# [Задание 1]
Приведите без изменений все строки из раздела «Данные», не включая в ответ картинки.

# [Отрывок]
※

Откровение и сокровение - Страница 8
Роман гениальный – «Соборяне» – вроде бы и признан, но как-то под сурдинку, по какому-то «дополнительному», снисходительному разряду: хорошо написано, но, увы, про попов. А попов на протяжении полутораста лет – с того времени, как Петр Великий воткнул нож в стол перед «долгогривыми»: вот вам мой патриарх! – ни один стоящий русский интеллигент всерьез попов не брал. Куда уж там «Соборянам» в калашный ряд – хорошо еще удержались в ряду потешном, где чудит Ахилла-дьякон, русская пародия на античного героя.
А повести, очерки, рассказы лесковские? Эта самородная россыпь, стадо невместимых овцебыков, блохи подкованные, бесстыдники, скоморохи, пугала, язвительные чудики, антики, очарованные странники, вдохновенные бродяги, святые разбойники?

※

# [Данные]
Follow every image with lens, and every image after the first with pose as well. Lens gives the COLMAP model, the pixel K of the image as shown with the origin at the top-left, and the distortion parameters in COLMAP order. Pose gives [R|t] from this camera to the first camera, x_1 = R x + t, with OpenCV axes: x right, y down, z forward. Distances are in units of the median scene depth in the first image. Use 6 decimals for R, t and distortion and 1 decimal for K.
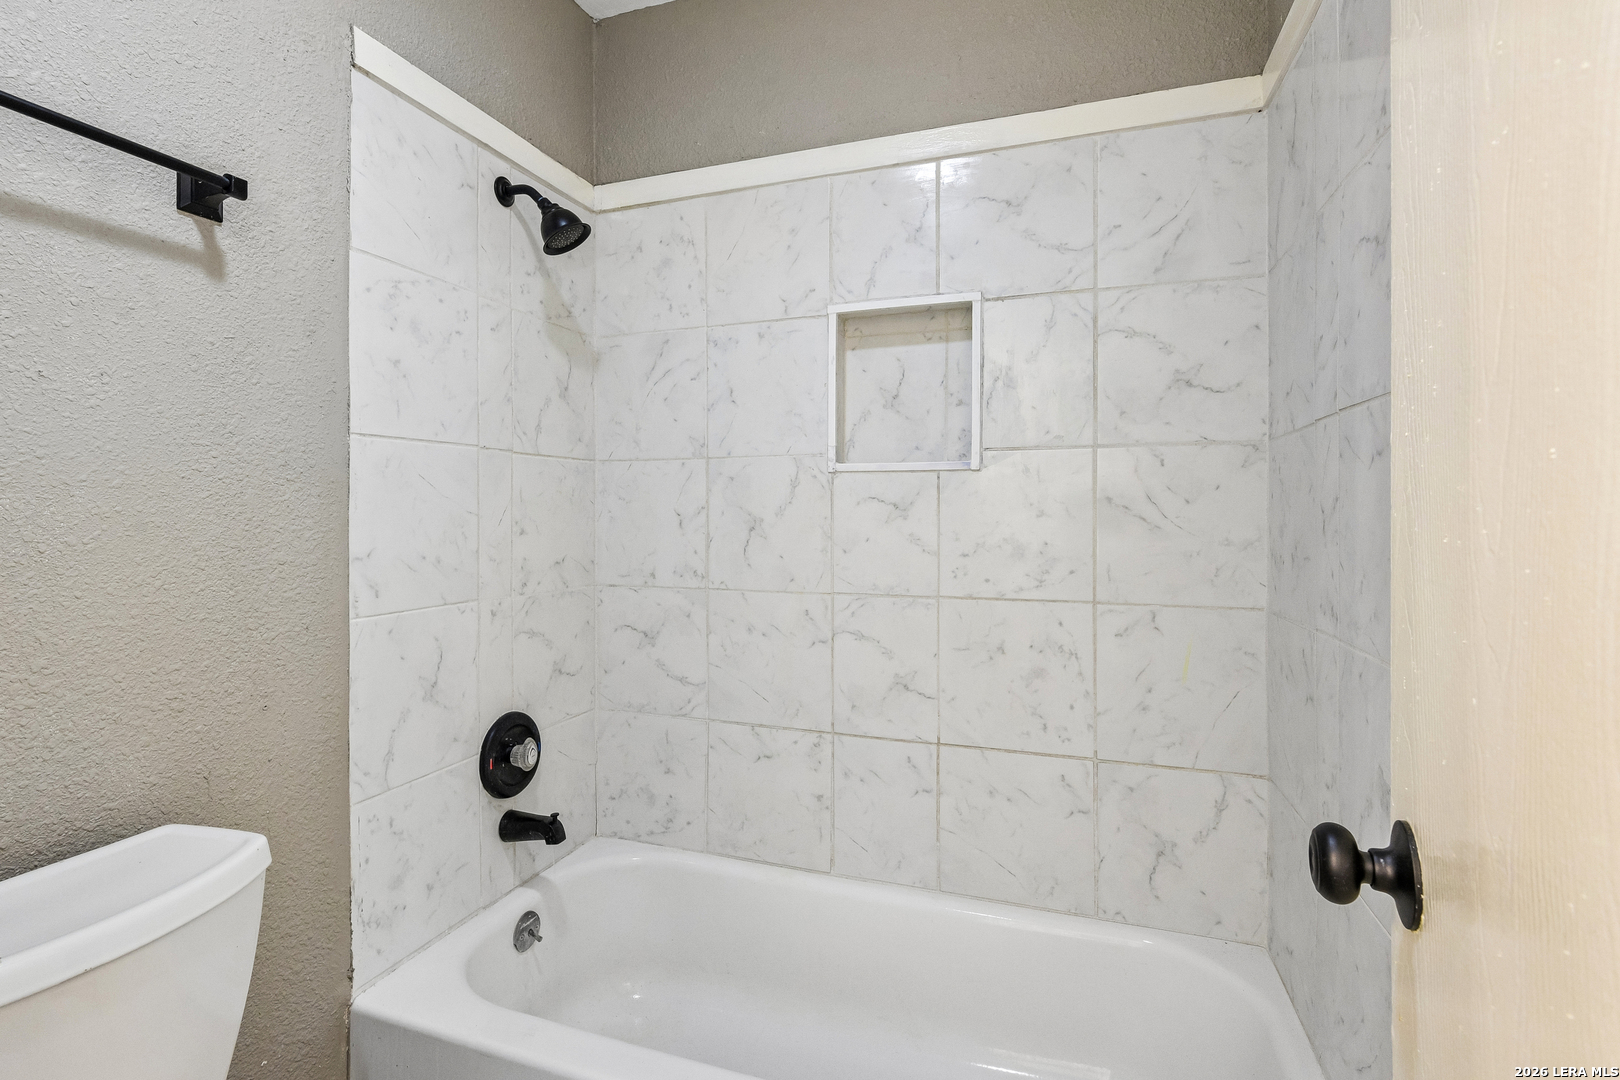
lens RADIAL K [[749.9, 0, 811.3], [0, 749.9, 509.3], [0, 0, 1]] dist [0.046939, -0.000183]
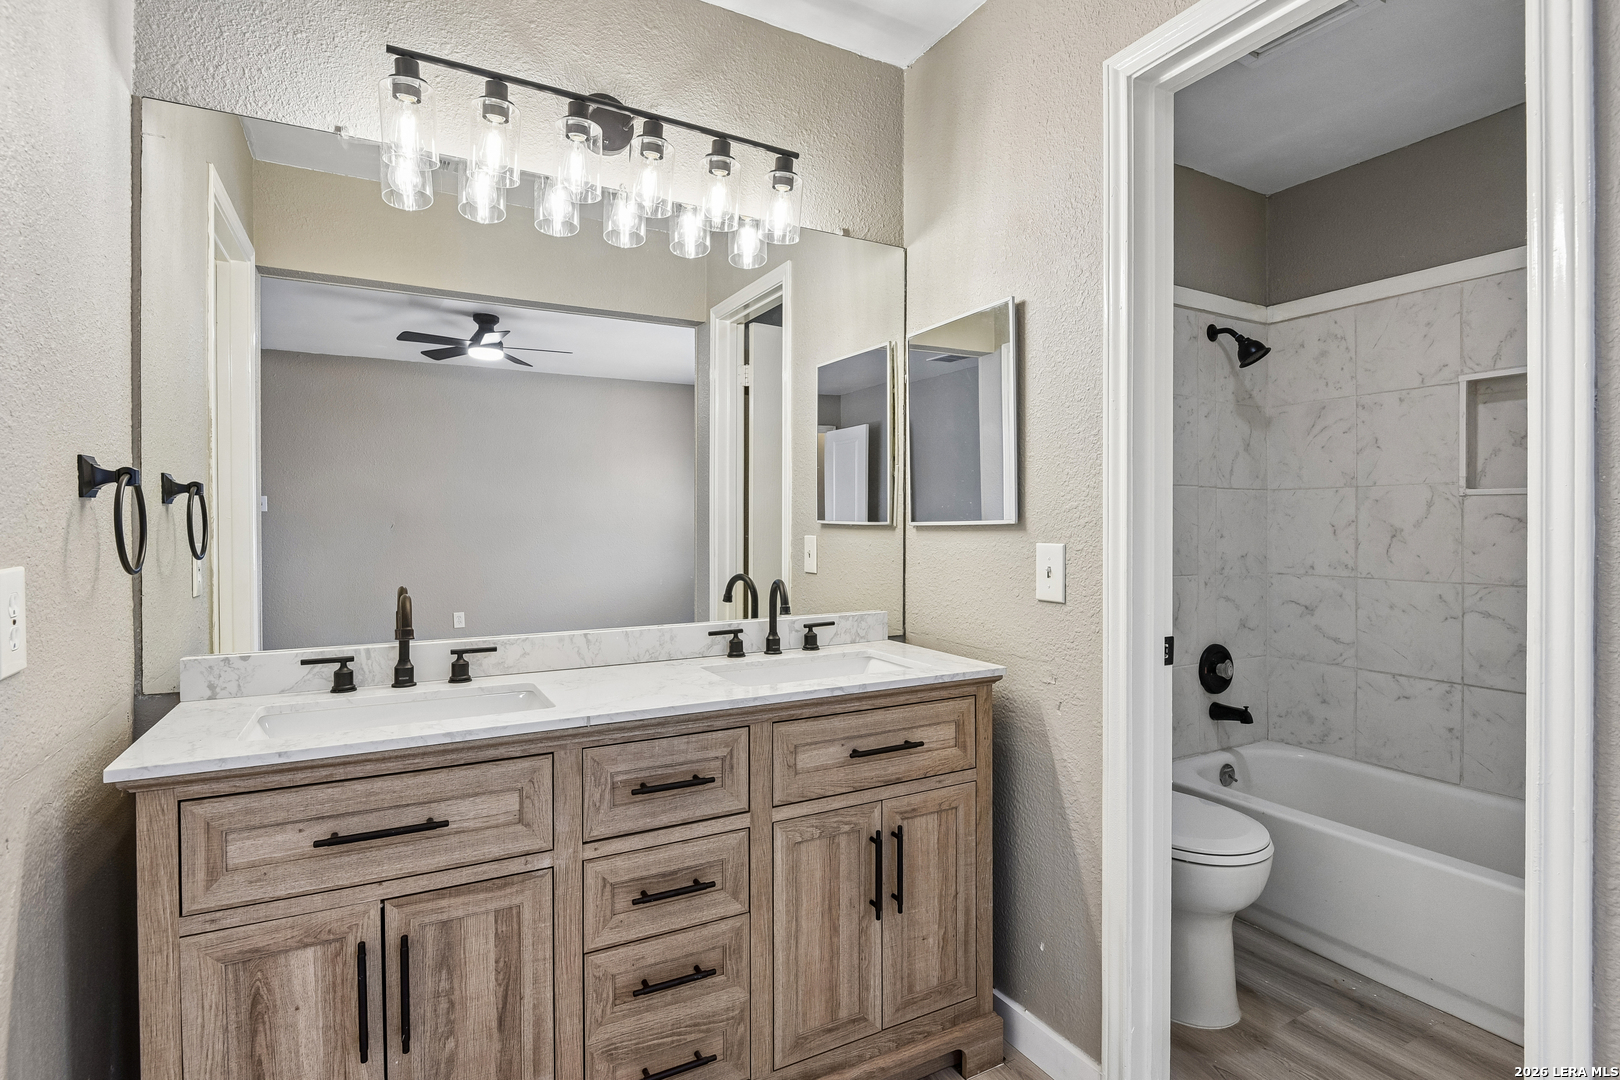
lens RADIAL K [[795.8, 0, 791.9], [0, 795.8, 524.4], [0, 0, 1]] dist [-0.002227, -0.019304]
pose [[0.724958, 0.002302, -0.688789, 0.124202], [0.000246, 0.999993, 0.003600, -0.001983], [0.688793, -0.002779, 0.724953, -0.864283]]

※

# [Задание 2]
Кто, согласно отрывку, воткнул нож в стол перед «долгогривыми»?

# [Решение 1]
Follow every image with lens, and every image after the first with pose as well. Lens gives the COLMAP model, the pixel K of the image as shown with the origin at the top-left, and the distortion parameters in COLMAP order. Pose gives [R|t] from this camera to the first camera, x_1 = R x + t, with OpenCV axes: x right, y down, z forward. Distances are in units of the median scene depth in the first image. Use 6 decimals for R, t and distortion and 1 decimal for K.
lens RADIAL K [[749.9, 0, 811.3], [0, 749.9, 509.3], [0, 0, 1]] dist [0.046939, -0.000183]
lens RADIAL K [[795.8, 0, 791.9], [0, 795.8, 524.4], [0, 0, 1]] dist [-0.002227, -0.019304]
pose [[0.724958, 0.002302, -0.688789, 0.124202], [0.000246, 0.999993, 0.003600, -0.001983], [0.688793, -0.002779, 0.724953, -0.864283]]

# [Решение 2]
Петр Великий.